In the world of joint venture real estate, sometimes those with money pair up with those that have the experience. Sometimes one party putting down all the cash on a deal can cause ill feelings towards the party just contributing the brains. Yes, experience does count and can help get a better deal and make more money, but still, it is human nature to want everything to be on a level playing field.
Paul Kondakos is an investor that came up with an idea to make these types of business relationships more palatable. An investment group can still attract those with knowledge, but perhaps even more partners that want to put up some cash. His method is a bit of creative financing he calls VTB.
Suppose you are investing in a commercial property worth $1 million. That means the down will usually be 25 percent or $250,000. In the usual joint venture, or JV, that means the cash partner would front the down.
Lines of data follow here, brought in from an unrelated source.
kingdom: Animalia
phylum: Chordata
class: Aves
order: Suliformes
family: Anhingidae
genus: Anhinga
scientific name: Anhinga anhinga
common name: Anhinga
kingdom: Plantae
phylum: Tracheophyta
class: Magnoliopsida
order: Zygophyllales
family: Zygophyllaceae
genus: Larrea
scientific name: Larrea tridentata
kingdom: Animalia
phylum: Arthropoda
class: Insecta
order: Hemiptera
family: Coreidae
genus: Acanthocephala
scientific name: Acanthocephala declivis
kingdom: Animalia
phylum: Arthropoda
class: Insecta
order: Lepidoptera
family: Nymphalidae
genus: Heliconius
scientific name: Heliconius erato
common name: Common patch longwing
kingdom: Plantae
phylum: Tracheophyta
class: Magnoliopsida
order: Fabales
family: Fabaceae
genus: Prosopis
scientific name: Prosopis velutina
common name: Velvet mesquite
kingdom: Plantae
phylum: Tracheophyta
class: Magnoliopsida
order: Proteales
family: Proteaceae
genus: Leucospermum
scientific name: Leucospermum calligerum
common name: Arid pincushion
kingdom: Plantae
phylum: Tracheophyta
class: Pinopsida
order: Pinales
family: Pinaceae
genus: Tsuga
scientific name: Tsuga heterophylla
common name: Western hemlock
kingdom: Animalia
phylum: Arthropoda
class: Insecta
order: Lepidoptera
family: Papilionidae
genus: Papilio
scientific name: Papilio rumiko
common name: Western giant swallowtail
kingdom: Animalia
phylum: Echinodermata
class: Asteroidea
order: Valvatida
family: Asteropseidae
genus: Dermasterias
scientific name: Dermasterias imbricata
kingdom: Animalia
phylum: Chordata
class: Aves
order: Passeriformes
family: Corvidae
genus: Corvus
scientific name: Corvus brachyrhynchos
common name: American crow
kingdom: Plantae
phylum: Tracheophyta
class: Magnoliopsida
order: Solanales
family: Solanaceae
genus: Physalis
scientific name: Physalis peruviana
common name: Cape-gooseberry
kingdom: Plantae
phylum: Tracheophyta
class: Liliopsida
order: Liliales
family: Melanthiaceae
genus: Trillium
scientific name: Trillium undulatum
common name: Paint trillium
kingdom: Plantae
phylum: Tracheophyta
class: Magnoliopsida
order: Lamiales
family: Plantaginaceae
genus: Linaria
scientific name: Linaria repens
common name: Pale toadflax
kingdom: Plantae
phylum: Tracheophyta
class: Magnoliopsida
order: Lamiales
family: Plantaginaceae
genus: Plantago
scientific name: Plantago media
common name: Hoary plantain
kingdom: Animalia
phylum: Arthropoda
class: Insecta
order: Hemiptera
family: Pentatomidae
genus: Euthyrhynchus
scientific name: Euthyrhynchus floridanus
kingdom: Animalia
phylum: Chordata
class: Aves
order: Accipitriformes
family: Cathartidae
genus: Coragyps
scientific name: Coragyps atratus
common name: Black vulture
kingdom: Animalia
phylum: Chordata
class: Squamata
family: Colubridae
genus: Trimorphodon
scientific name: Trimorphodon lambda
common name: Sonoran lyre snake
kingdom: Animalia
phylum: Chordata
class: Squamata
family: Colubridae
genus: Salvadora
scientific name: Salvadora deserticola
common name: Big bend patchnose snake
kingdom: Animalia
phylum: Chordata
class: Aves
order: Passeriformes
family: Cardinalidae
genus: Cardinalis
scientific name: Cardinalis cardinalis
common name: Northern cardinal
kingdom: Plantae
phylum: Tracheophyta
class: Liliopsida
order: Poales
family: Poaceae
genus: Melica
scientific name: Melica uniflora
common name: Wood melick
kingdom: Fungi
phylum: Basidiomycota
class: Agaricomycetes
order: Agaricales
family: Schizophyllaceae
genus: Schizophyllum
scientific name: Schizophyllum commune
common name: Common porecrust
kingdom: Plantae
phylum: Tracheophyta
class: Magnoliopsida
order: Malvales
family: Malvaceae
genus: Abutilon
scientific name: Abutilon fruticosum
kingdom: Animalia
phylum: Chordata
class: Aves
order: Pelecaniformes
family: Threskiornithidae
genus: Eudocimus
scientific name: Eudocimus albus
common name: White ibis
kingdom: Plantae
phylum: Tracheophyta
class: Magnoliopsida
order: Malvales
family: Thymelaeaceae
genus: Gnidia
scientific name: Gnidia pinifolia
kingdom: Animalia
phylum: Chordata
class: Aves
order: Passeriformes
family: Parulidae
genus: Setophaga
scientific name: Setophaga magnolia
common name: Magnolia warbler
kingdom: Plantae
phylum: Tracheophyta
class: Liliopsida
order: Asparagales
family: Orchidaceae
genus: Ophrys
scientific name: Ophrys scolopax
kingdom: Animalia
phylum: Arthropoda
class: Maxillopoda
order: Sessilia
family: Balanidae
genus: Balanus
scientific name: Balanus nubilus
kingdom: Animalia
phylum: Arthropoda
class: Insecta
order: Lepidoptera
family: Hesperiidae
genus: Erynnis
Using a VTB a cash partner would only need 10 percent for the down, or $100,000 for this deal.
This VTB system means that both parties contribute to the down payment. Also, in most JV situations the money partner doesn’t take as big a part in the workings of the deal. In this case the partners, having both contributed funds, have crossed the psychological threshold to where they feel equal in the deal.
Kondakos regularly uses the VTB and finds it much easier to recruit cash partners because of the lower price point going in. More people are willing, and able, to come into his joint venture projects because less of their investment funds are exposed.